De la aniquilación sistemática del patrimonio edificado en Guadalajara se han ocupado estudios tan enjundiosos como “La ciudad histórica de Guadalajara” (2019), de Cristina Sánchez del Real; tan directos como “Guadalajara y su devastación arquitectónica, 1945-1952 (2014), de Adriana Ruiz Razura et al, o tan cuajados de elementos gráficos ya inexistentes como “Guadalajara: identidad perdida: transformación urbana en el siglo XX” (2001), de Javier Hernández Larrañaga.
Para la doctora Sánchez del Real lo que hizo posible que en apenas un lustro, de 1947 a 1952, “se pudiera desmoronar el centro de la ciudad de Guadalajara cuatro siglos después de haber sido fundada”, fue la pasividad de los tapatíos de entonces –como la de los de ahora– ante la triple alianza compuesta por el Gobierno de Jalisco, con J. Jesús González Gallo al frente, la iniciativa privada, con Efraín González Luna como abogado corporativo y la Arquidiócesis de Guadalajara con quien se convertirá en el primer Cardenal mexicano, don José Garibi Rivera, que decidió inmolar a su majestad el automotor lo mejor del patrimonio edificado con tal de quitarle a la capital el mote de bicicletera, aunque hoy haya recobrado con orgullo esta categoría las mañanas dominicales.
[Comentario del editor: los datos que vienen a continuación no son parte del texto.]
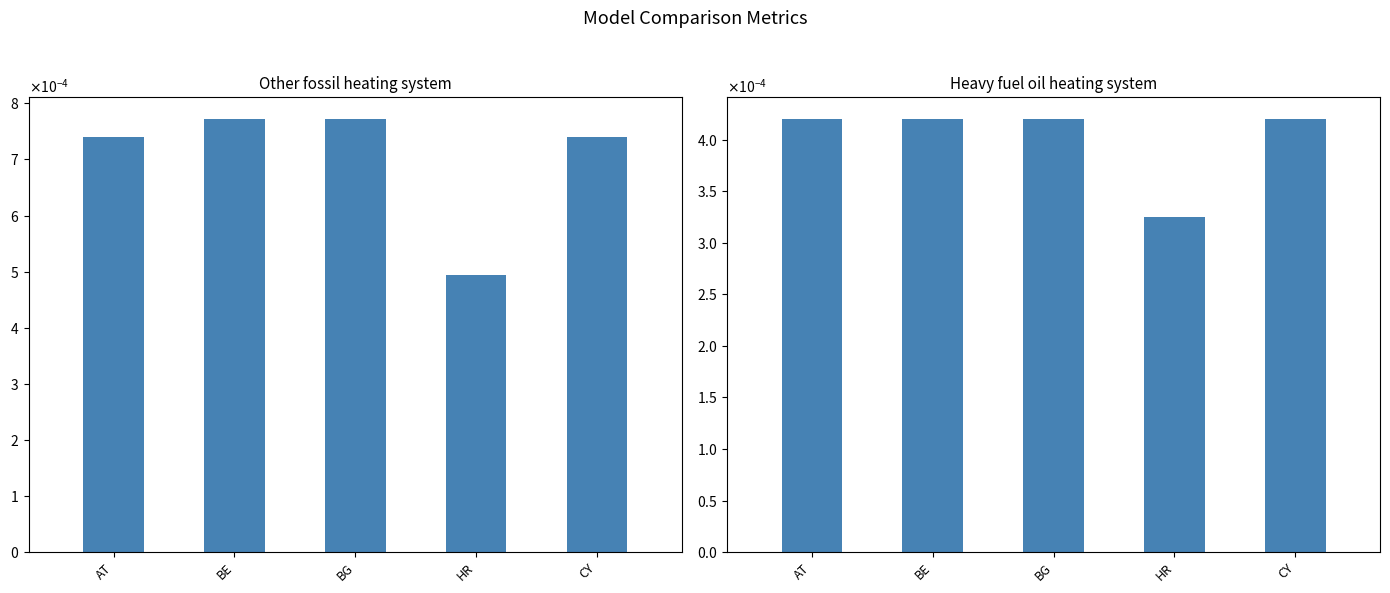

Rank the series by their maximum value, from lowest to highest.

Heavy fuel oil heating system, Other fossil heating system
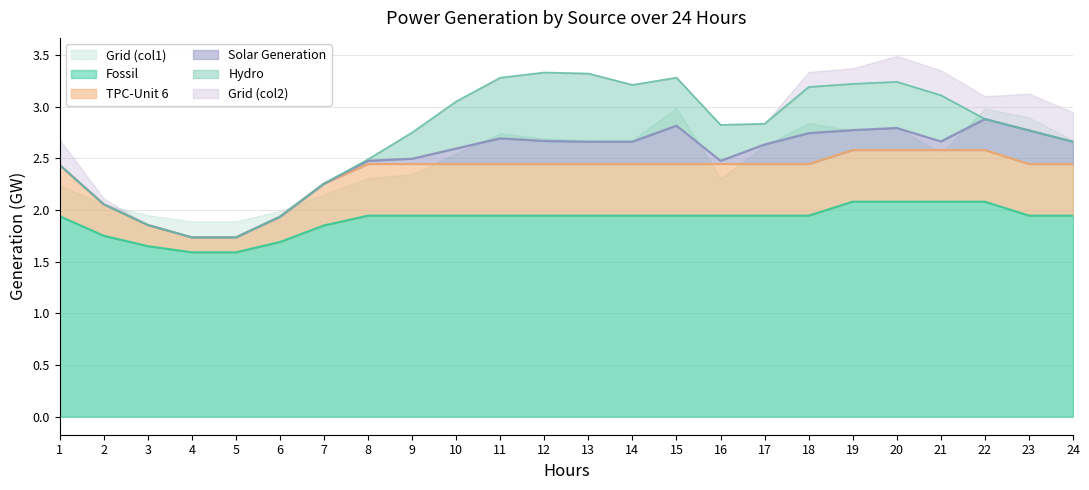

How many lines are shown in the chart?

6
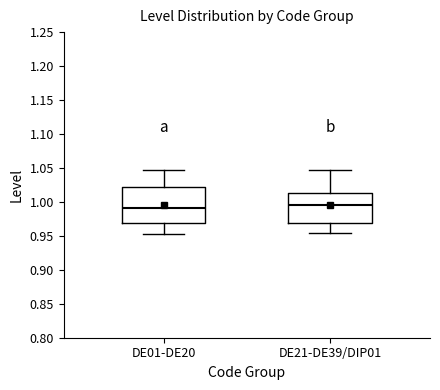

Reading left to right, transcribe this box plot: for each box, give where its median line is, the range the box spans, and where its two whiskers end, as read against the y-axis. The values are not printed on the chart, so give them approximately, as read against the axis.

DE01-DE20: median 0.990, box 0.970 to 1.020, whiskers 0.950 to 1.045
DE21-DE39/DIP01: median 0.995, box 0.970 to 1.015, whiskers 0.955 to 1.045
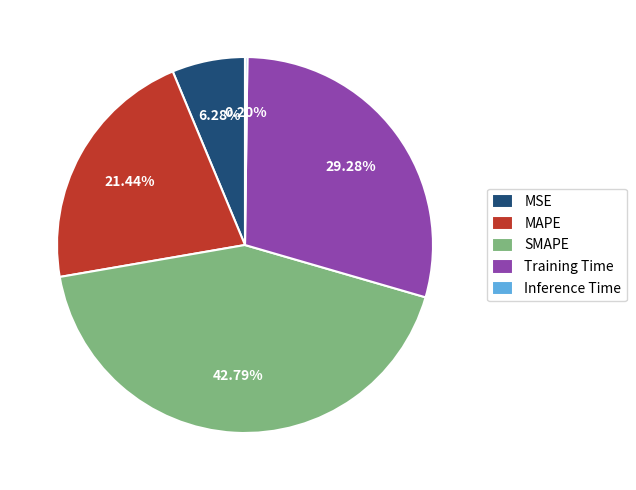

Between MSE and Training Time, which is larger?

Training Time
Los gobiernos estatal y municipal de Jalisco y Guadalajara de hace 75 años, dando pie y pésimo ejemplo a lo que entre nosotros se impuso como premisa absoluta: modernizar reemplazando lo antiguo con bodrios chatos e insufribles, deben ofrecerlo hoy renovando el apremio a la Secretaría de Comunicaciones y Transportes no menos que a la de quienes expidieron las licencias para la apertura de la Línea 3 del Tren Ligero y de las estaciones que la componen, por no haber hecho lo que ahora, tardía pero necesariamente necesitamos: conocer el estado real de los monumentos del centro de Guadalajara que se alzan sobre un el subsuelo compuesto por gruesas capas de arena amarilla y jal, entre las que escurren en tiempos de lluvias e impulsados por la fuerza de gravedad torrentes caudalosos.
Por cuenta de quién y cuándo tendremos dictámenes plenos pero ahora sí avalados por estudios hidrostáticos profundos del subsuelo y del estado en el que hallan estos edificios, urge a más no poder ante la triste perspectiva de verlos convertidos en tumbas y reducidos a escombros.